I often feel that I could and should do better, that I let people down, that I fail again and again. Yet God forgives, accepts and loves us simply because he loves us. Not because we’ve earned it. As you may have heard quoted before, “There is nothing you can do to make God love you more, and nothing you can do to make God love you less.”

We can know this personally because the Holy Spirit shows it, both objectively through an ongoing change in our character, and subjectively through an inner conviction that we are beloved loved children of God.

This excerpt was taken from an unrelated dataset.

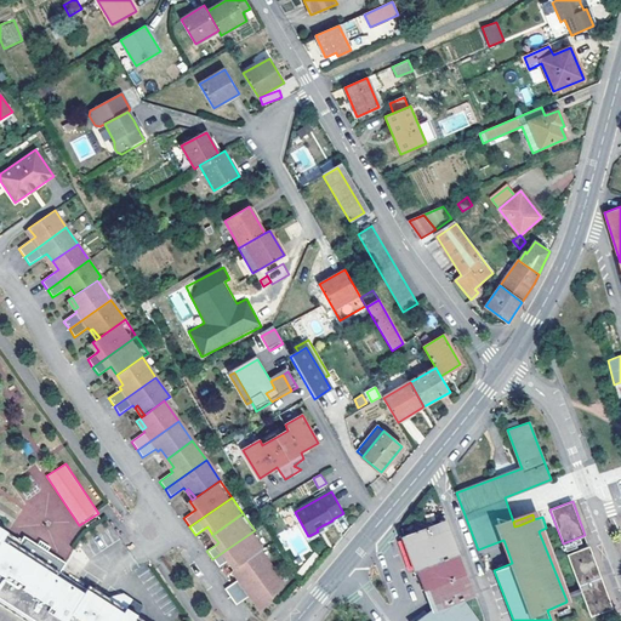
[(417,569),(457,554),(445,522),(402,537),(406,551),(408,554),(414,570),(417,569)]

So in these 3 ways, the promises of God, the work of Jesus and the experience of the Holy Spirit, those who believe in Jesus can be sure of their relationship with God and have eternal life. It’s not arrogant to be sure! Because it’s not based on anything we do or deserve. It’s based on what God has promised, what Jesus died to achieve, and on the work of the Holy Spirit in our lives. So we can be confident about our relationship with God,
his forgiveness and love.

I wonder if some of us are unsure about whether we have ever really believed in Jesus, ever hopped in the wheelbarrow,or have ever really opened the door to him like in the picture.For some people, becoming a Christian is a clear cut step that they can identify and put a date on. We’ve probably all heard stories of dramatic conversions. For others, it’s a gradual process, saying yes to God, to Jesus, increasingly over time. The important thing is that we can now be confident that He is in our lives, at our invitation, our opening of the door, and that we’re growing and developing in our relationship with him.

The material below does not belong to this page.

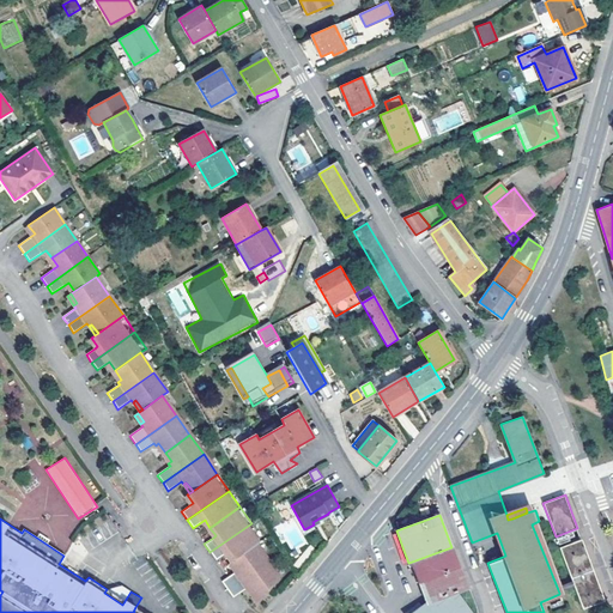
[(252,523),(210,552),(216,560),(224,554),(228,552),(234,560),(256,544),(263,539),(252,523)]
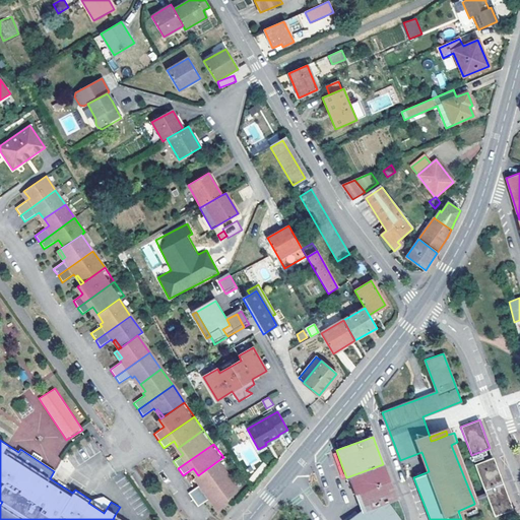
[(513,509),(494,457),(475,464),(485,493),(488,498),(495,516),(513,509)]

If you’re unsure about whether you’ve ever really believed in Jesus, or opened the door to your life to him & started a relationship with him and God, here is a prayer that you might like to pray: So let’s pray, as we sit:

Lord Jesus Christ, I am sorry for the things I have done wrong in my life... ... please forgive me. I now turn from everything I know to be wrong.Thank you that you died on the cross for me so that I could be forgiven and set free. Thank you that you now offer me this gift of forgiveness and your Holy Spirit. I now receive that gift. Please come into my life and be with me forever. Amen.

If you’d like to speak to me or one of the other leaders, afterwards, with any response or questions, I’d be very happy to chat with you, or email or call in the week.